A treatment course of remdesivir is, on average, 6.25 vials, the US Health and Human Services said.
The agreement allows hospitals in the US to purchase the drug in amounts allocated by HHS and state health departments.
Hospitals in the US will receive the product shipped by AmerisourceBergen and will pay no more than Gilead’s Wholesale Acquisition Price (WAC), which amounts to approximately $3,200 per treatment course.
“President Trump has struck an amazing deal to ensure Americans have access to the first authorised therapeutic for Covid-19,” US Health and Human Services Secretary Alex Azar said in a statement.
“To the extent possible, we want to ensure that any American patient who needs remdesivir can get it. The Trump Administration is doing everything in our power to learn more about life-saving therapeutics for COVID-19 and secure access to these options for the American people.”
Remdesivir is considered a key drug in the fight against Covid-19 as a randomised clinical trial conducted with the drug on 1,063 patients over 60 centres across US, Europe and Asia demonstrated a faster time to clinical recovery in hospitalised patients as compared to placebo.

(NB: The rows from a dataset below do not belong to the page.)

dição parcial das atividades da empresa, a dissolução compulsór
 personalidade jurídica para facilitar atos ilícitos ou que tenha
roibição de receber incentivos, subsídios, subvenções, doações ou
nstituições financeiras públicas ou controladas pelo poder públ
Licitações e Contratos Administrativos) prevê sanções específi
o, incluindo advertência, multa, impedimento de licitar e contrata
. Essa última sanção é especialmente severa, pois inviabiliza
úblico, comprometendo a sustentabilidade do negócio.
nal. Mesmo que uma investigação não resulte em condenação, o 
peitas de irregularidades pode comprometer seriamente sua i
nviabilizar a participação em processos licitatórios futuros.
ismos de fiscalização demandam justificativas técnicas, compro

To expand supply of remdesivir, Gilead earlier announced non-exclusive voluntary licensing agreements with generic pharmaceutical manufacturers based in India, Egypt and Pakistan
The agreements allow the companies — Cipla Ltd.; Dr. Reddy’s Laboratories Ltd.; Eva Pharma; Ferozsons Laboratories; Hetero Labs Ltd.; Jubilant Lifesciences; Mylan; Syngene, a Biocon company; and Zydus Cadila Healthcare Ltd. — to manufacture remdesivir for distribution in 127 countries.

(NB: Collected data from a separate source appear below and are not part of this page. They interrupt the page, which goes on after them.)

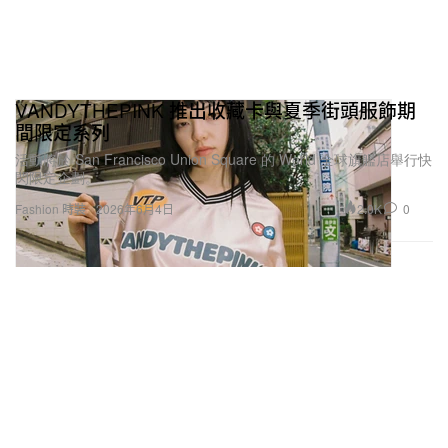
VANDYTHEPINK 推出收藏卡與夏季街頭服飾期
間限定系列
活動將於 San Francisco Union Square 的 World 全球旗艦店舉行快
閃限定企劃。
2.0K
0
Fashion 時裝
2026年6月4日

The countries consist of nearly all low-income and lower-middle income countries, as well as several upper-middle- and high-income countries that face significant obstacles to healthcare access.
The regulatory approval status of remdesivir varies by country, and the distribution of remdesivir within each country is subject to local laws and regulations.
Under the licensing agreements, the companies have a right to receive a technology transfer of the Gilead manufacturing process for remdesivir to enable them to scale up production more quickly.
The licensees also set their own prices for the generic product they produce.
The licenses are royalty-free until the World Health Organization declares the end of the Public Health Emergency of International Concern regarding Covid-19, or until a pharmaceutical product other than remdesivir or a vaccine is approved to treat or prevent Covid-19, whichever is earlier.